Anne Sofie von Otter en récital à Strasbourg, ou le triomphe du cross-over
La dernière fois qu’Anne Sofie von Otter s’était produite en récital à l’Opéra National du Rhin, en 2014, la première partie avait été donnée de manière classique, avec simple accompagnement au piano, et la deuxième s’était déroulée avec amplification vocale. Pour cette nouvelle soirée strasbourgeoise, la célèbre mezzo suédoise aura alterné les deux modes de restitution, confirmant la volonté affichée tout au long de sa carrière de franchir les barrières et les frontières et de sans cesse repousser les limites entre les différents genres musicaux.
Le récital débute avec une partie tout à fait classique, un groupe salonnard très « fin-de-siècle » composé d’un ravissant bouquet de mélodies de Reynaldo Hahn (Lydé, Puisque j’ai mis ma lèvre) et de Cécile Chaminade (L’Anneau d’argent, Ma première Lettre). Il serait vain de cacher que la voix traduit les limites de l’âge, mais la grande artiste qu’est Anne Sofie von Otter sait mieux que personne utiliser les brisures et les fêlures de son instrument à des fins purement expressives, notamment pour L’Anneau d’argent de Chaminade, savamment phrasé et subtilement distillé.

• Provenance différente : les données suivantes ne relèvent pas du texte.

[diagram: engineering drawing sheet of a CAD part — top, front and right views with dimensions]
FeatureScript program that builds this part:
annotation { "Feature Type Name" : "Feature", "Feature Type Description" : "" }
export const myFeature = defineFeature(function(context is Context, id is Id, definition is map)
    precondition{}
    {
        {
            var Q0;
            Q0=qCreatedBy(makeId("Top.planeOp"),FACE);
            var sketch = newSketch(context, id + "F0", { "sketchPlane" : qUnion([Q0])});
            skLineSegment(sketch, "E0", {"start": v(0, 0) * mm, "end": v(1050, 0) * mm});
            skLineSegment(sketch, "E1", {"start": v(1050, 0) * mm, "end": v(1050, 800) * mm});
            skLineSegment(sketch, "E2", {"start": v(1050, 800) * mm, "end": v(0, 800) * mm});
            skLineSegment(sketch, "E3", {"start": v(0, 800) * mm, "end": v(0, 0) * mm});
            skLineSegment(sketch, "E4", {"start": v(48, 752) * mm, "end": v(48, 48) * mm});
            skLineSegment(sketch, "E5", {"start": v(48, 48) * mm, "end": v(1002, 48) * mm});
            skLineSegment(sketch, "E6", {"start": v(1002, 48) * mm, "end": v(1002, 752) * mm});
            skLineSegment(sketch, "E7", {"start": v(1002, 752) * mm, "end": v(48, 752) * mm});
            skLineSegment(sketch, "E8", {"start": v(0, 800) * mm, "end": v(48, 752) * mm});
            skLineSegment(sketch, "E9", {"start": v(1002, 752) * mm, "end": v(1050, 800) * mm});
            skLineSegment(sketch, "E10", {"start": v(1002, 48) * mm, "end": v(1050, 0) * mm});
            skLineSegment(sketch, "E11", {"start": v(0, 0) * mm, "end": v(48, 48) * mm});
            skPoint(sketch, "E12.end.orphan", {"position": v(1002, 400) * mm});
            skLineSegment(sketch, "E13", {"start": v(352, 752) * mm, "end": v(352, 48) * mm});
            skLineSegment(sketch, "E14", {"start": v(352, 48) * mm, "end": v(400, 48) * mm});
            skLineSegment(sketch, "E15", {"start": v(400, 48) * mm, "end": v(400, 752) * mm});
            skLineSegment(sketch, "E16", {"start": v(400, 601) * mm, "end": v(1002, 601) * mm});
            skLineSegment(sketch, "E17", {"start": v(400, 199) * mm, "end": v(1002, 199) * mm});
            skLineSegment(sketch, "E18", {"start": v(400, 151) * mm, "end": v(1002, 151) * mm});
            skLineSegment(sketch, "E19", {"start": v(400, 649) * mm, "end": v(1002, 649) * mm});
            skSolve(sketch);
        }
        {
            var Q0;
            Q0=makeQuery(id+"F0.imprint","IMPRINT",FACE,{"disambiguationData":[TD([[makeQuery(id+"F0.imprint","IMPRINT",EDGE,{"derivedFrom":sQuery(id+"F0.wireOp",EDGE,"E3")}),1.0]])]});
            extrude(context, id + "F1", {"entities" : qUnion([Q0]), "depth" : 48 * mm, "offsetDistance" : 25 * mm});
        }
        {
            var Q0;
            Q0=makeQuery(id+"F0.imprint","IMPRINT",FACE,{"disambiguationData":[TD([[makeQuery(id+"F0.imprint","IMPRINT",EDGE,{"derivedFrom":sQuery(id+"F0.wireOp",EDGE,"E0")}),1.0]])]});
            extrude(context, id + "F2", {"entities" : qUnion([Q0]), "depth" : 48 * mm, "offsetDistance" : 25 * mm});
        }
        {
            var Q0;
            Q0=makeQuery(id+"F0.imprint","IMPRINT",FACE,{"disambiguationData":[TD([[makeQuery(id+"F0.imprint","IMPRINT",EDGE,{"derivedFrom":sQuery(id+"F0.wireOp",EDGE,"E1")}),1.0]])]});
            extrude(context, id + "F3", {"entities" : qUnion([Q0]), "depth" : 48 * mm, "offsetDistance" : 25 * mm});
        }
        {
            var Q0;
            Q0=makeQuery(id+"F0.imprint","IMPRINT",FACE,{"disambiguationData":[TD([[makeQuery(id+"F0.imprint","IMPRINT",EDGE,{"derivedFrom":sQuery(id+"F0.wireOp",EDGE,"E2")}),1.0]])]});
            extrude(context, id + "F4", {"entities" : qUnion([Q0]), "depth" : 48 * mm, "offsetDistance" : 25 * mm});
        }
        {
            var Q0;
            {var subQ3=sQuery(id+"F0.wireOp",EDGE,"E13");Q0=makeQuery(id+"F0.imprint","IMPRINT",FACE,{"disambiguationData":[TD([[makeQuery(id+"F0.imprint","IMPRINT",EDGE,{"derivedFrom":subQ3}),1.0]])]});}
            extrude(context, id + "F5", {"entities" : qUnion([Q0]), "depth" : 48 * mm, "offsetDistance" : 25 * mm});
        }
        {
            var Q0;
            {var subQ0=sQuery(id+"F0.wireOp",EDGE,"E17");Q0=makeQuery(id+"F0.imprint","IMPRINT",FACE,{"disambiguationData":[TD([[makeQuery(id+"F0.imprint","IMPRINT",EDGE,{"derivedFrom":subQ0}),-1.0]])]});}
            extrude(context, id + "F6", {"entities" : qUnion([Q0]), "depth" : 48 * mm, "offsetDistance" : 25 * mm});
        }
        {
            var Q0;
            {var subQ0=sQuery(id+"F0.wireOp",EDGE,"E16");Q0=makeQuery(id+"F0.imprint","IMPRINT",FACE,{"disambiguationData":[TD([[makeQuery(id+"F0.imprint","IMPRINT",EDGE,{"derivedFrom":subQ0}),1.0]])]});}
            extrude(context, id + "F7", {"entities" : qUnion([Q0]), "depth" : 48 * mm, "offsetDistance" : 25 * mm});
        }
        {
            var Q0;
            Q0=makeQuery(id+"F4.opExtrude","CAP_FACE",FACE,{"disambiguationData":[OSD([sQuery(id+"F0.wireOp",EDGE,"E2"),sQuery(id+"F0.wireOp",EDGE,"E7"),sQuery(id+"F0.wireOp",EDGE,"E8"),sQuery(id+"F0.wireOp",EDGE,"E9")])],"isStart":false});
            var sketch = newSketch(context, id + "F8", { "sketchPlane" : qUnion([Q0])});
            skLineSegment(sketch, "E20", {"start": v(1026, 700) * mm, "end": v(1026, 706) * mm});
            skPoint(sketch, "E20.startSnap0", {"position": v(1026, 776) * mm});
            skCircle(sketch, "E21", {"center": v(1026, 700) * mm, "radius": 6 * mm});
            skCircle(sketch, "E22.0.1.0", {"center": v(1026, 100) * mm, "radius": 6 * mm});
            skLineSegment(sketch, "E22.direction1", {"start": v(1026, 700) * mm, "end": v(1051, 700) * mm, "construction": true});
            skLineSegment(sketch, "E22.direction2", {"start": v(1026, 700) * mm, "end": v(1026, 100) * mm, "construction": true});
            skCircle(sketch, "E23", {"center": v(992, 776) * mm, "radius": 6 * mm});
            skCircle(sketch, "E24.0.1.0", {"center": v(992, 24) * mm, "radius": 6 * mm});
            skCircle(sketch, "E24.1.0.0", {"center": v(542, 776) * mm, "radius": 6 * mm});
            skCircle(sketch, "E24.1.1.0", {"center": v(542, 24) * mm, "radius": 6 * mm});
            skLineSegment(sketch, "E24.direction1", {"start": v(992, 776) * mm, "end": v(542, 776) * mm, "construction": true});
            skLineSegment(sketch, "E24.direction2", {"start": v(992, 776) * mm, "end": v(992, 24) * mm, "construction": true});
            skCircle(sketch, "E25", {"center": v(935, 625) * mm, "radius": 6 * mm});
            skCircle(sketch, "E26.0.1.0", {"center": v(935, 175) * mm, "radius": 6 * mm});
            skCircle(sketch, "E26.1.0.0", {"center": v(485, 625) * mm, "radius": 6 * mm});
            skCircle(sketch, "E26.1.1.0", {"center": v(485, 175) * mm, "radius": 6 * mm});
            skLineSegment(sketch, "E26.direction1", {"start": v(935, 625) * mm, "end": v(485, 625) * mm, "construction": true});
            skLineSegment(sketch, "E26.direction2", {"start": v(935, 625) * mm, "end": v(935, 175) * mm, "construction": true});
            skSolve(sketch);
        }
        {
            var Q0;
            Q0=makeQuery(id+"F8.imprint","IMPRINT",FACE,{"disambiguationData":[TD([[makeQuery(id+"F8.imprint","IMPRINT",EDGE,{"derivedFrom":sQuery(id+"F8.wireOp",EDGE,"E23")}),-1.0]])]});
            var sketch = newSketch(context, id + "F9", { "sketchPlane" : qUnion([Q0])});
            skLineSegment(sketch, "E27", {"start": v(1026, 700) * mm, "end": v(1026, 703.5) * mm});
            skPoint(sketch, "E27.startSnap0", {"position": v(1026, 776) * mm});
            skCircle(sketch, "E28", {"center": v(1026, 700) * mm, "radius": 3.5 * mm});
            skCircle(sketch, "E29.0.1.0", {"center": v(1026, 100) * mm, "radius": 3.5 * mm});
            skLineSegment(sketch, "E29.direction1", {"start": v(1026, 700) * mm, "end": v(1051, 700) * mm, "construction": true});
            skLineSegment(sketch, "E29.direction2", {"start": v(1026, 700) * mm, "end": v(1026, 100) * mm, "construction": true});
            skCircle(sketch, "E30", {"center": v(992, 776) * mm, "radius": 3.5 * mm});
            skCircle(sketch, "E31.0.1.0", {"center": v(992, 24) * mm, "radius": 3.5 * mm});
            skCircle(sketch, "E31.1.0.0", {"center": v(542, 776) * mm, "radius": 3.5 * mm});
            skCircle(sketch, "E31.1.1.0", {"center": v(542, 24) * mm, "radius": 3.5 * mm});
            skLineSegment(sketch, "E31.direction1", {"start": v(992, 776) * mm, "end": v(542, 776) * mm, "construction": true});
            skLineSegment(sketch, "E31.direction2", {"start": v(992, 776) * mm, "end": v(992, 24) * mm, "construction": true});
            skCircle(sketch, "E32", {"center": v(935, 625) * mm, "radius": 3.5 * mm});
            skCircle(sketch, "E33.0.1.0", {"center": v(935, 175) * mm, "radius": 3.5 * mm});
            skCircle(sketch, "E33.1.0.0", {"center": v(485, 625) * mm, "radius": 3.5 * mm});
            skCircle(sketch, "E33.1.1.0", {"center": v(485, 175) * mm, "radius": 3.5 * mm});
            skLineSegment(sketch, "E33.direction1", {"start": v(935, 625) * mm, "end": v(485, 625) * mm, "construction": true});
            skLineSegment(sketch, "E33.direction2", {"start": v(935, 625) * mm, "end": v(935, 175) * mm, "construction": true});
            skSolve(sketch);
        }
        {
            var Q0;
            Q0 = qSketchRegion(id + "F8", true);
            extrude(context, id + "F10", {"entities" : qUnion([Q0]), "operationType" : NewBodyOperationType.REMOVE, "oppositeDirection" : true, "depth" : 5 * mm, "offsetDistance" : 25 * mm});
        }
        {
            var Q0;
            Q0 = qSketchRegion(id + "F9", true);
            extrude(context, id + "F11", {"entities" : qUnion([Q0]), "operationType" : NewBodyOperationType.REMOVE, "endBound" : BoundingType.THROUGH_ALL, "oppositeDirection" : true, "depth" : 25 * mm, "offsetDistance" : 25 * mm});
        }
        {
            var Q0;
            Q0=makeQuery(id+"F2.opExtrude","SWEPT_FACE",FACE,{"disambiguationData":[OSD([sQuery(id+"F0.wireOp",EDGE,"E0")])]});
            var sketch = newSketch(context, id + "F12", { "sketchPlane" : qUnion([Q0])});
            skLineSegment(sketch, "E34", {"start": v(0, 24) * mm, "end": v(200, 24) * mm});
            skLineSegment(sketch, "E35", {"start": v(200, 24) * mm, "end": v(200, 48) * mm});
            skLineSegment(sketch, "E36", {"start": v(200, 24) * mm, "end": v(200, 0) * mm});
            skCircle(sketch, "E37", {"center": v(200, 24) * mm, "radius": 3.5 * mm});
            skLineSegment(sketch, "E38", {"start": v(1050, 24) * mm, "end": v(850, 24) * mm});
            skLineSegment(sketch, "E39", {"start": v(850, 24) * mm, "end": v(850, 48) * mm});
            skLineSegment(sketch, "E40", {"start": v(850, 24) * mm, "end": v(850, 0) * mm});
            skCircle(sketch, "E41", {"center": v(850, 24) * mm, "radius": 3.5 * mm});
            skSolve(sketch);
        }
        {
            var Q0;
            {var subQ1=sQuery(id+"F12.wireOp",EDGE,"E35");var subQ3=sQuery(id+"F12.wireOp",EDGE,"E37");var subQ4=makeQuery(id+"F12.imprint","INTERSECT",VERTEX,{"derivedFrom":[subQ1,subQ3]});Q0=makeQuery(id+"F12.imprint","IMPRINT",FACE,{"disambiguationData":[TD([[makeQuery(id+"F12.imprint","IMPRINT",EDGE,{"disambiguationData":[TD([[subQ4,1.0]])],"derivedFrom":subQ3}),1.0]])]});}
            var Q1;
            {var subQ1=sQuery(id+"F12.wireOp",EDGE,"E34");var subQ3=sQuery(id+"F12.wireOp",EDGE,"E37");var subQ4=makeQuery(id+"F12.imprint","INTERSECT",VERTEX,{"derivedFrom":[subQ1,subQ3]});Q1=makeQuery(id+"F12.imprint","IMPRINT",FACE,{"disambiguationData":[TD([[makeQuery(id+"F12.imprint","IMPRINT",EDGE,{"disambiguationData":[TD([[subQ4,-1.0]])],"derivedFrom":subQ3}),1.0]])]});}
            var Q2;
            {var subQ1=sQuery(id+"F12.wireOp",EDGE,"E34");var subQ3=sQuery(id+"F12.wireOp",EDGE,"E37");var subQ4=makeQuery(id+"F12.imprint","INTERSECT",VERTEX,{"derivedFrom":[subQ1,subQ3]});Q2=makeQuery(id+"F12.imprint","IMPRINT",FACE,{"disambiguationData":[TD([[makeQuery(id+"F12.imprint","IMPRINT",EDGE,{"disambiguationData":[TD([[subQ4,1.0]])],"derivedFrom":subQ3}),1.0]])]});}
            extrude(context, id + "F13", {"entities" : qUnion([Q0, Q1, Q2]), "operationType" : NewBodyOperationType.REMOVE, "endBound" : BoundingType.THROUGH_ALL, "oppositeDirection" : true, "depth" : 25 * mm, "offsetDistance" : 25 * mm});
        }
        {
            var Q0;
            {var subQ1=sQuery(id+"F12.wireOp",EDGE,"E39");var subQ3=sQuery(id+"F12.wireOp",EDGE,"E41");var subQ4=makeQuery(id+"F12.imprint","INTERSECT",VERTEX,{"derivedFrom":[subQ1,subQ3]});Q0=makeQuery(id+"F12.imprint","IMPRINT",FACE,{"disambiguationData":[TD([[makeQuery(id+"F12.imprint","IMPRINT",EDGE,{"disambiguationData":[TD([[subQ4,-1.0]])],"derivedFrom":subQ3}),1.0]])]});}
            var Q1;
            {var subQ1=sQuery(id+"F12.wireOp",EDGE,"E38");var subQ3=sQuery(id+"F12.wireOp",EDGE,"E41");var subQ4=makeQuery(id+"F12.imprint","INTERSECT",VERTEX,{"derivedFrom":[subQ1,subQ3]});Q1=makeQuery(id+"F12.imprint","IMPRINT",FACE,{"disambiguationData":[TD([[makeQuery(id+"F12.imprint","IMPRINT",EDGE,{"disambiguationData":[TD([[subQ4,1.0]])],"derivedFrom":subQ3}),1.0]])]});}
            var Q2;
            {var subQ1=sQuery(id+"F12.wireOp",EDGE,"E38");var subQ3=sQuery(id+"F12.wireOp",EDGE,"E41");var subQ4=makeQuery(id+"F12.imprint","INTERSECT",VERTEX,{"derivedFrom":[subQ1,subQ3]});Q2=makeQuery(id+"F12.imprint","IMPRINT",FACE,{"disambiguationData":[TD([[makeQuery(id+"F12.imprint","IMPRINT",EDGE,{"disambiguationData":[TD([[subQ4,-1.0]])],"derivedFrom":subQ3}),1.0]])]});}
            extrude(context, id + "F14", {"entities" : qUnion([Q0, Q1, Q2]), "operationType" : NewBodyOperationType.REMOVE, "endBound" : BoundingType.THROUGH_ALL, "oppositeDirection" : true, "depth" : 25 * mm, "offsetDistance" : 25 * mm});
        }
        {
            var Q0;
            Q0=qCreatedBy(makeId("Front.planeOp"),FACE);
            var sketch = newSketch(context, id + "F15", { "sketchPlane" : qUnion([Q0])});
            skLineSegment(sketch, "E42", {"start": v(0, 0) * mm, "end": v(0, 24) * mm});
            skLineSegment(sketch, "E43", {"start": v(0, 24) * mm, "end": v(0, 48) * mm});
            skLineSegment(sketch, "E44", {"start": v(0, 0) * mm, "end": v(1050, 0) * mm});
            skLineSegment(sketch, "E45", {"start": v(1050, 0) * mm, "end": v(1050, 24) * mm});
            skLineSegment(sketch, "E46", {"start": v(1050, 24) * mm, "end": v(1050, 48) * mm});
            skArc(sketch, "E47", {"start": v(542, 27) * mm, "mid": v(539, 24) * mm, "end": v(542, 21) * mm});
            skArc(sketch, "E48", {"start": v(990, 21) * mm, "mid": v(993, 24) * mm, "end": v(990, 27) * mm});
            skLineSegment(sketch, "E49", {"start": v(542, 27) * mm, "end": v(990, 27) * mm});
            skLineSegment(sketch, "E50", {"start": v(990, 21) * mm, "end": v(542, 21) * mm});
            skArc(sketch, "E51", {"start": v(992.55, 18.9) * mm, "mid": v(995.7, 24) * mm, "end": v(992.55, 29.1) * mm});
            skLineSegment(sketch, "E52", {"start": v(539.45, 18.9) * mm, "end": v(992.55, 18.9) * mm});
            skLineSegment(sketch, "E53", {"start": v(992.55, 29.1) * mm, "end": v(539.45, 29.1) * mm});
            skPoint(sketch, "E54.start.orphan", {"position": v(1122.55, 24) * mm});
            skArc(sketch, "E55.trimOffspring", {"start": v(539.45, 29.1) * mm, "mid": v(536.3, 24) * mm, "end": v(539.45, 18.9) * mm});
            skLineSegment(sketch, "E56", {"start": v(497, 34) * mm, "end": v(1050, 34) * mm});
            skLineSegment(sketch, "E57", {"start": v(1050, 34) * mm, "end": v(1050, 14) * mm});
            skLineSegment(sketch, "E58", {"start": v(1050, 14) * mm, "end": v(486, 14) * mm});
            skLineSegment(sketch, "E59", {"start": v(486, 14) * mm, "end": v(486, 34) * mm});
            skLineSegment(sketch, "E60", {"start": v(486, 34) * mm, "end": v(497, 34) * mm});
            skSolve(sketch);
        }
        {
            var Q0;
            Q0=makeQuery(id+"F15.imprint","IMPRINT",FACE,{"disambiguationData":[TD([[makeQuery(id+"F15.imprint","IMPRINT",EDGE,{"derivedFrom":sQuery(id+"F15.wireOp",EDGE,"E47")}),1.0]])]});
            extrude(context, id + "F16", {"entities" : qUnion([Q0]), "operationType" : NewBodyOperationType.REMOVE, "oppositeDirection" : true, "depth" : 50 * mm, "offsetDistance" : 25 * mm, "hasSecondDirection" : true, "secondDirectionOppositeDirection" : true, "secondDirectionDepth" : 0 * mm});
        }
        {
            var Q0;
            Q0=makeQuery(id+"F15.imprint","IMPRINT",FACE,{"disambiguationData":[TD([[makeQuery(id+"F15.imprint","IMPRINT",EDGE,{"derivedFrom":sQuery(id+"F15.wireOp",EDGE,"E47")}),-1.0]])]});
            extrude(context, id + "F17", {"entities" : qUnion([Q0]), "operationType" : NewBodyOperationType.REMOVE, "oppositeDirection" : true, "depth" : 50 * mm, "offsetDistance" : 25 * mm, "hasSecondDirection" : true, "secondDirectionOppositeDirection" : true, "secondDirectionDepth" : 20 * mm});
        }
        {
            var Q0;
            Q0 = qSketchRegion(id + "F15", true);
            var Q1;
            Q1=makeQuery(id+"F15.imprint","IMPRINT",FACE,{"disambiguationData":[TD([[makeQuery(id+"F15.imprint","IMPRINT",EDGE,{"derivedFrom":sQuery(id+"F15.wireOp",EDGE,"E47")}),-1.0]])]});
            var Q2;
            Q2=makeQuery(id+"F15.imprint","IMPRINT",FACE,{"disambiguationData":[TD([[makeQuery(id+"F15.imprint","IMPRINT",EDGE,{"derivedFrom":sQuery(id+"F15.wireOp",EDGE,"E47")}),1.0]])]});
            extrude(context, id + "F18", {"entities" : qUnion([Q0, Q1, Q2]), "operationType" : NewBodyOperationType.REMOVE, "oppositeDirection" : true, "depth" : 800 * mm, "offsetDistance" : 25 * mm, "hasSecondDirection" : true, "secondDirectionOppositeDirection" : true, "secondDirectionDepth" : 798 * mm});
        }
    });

La deuxième moitié de la première partie, chantée à l’aide du micro, est entièrement consacrée à Baudelaire, avec pour commencer la pièce pour piano de Debussy Les Soirs illuminés par l’ardeur du charbon, découverte en 2001. Plus déclamée que chantée, La Mort des amants de Jean Musy, dans la version de Serge Reggiani, démontre l’impressionnante qualité de la diction française de la grande mezzo dont l'auditeur ne perd pas une syllabe, même si la cantatrice n’est jamais parvenue à se départir d’un très léger accent étranger. Le suédois de Moesta et errabunda, chanson de la compositrice Sofie Livebrant, lui est décidément plus naturel.
La première partie du récital s’achève sur une série de poèmes mis en musique par Léo Ferré, occasion une fois encore d’admirer le français d'Anne Sofie von Otter, même si cette dernière ne parvient pas vraiment à convaincre de ses accointances avec ce répertoire, accompagné cette fois-ci du piano et de la guitare électrique.
Entièrement allemande (sinon de langue, d'origine), la deuxième partie commence avec Mozart, dont le "Voi che sapete", tendrement accompagné d’une guitare classique, donne à von Otter l’occasion de montrer, avec cet air qu’elle a au cours de ses quatre décennies de carrière gravé dans la voix, qu’elle reste en pleine possession de ses moyens vocaux. Cela est encore confirmé par les trois Lieder de Schumann donnés dans la foulée, toujours sans micro. Etrange idée, cependant, que de faire intervenir la guitare électrique dans Hör' ich das Liedchen klingen (Quand j'entends cet air d'autrefois).
La meilleure partie de la soirée est assurément constituée de celle composée de chansons de cabaret écrites entre les deux guerres. Dans un allemand encore plus immaculé que son français, dont elle sait parfaitement restituer la gouaille, l’esprit canaille mais aussi l’immense nostalgie, Anne Sofie von Otter y excelle tout particulièrement. Le réalisme des chansons de Kurt Weill, Hanns Eisler ou encore Friedrich Hollaender est parfaitement restitué, pour ne rien dire de l’ironie décapante du duo « Wenn die beste Freundin » (Quand les meilleures amies) de Mischa Spoliansky, interprété, de sa voix de fausset, avec le guitariste Fabian Fredriksson (à la ville, le fils de la diva).
Car il faut bien terminer sur une note positive et en emportant chez soi une part de rêve, Anne Sofie von Otter fait vibrer avec Illusions de Hollaender, et enfin avec cet hymne à l’amour et à la liberté, sur un mode très jazzy, qu’est la chanson Kann denn Liebe Sünde sein (L'Amour peut-il être un péché) de Lothar Brühne. En bis, la chanson À Paris autrefois interprétée par Yves Montand, puis Speak low de Weill, dont Anne Sofie von Otter ne manque pas de suggérer avec humour qu’il a été choisi pour... nous renvoyer à la maison.
Soirée au programme atypique donc, mais auquel le public strasbourgeois adhère sans réserve, tant la versatilité de la cantatrice suédoise parvient à convaincre. À ses côtés le pianiste très virtuose Leif Kaner-Lidström, à l’aise dans les accompagnements mais également dans les différents soli qu’il a la charge d’interpréter, ainsi que le guitariste susnommé Fabian Fredriksson, qui passe sans problème de la guitare sèche à la guitare électrique : abolition des frontières, pour le plus grand bonheur de toutes et de tous.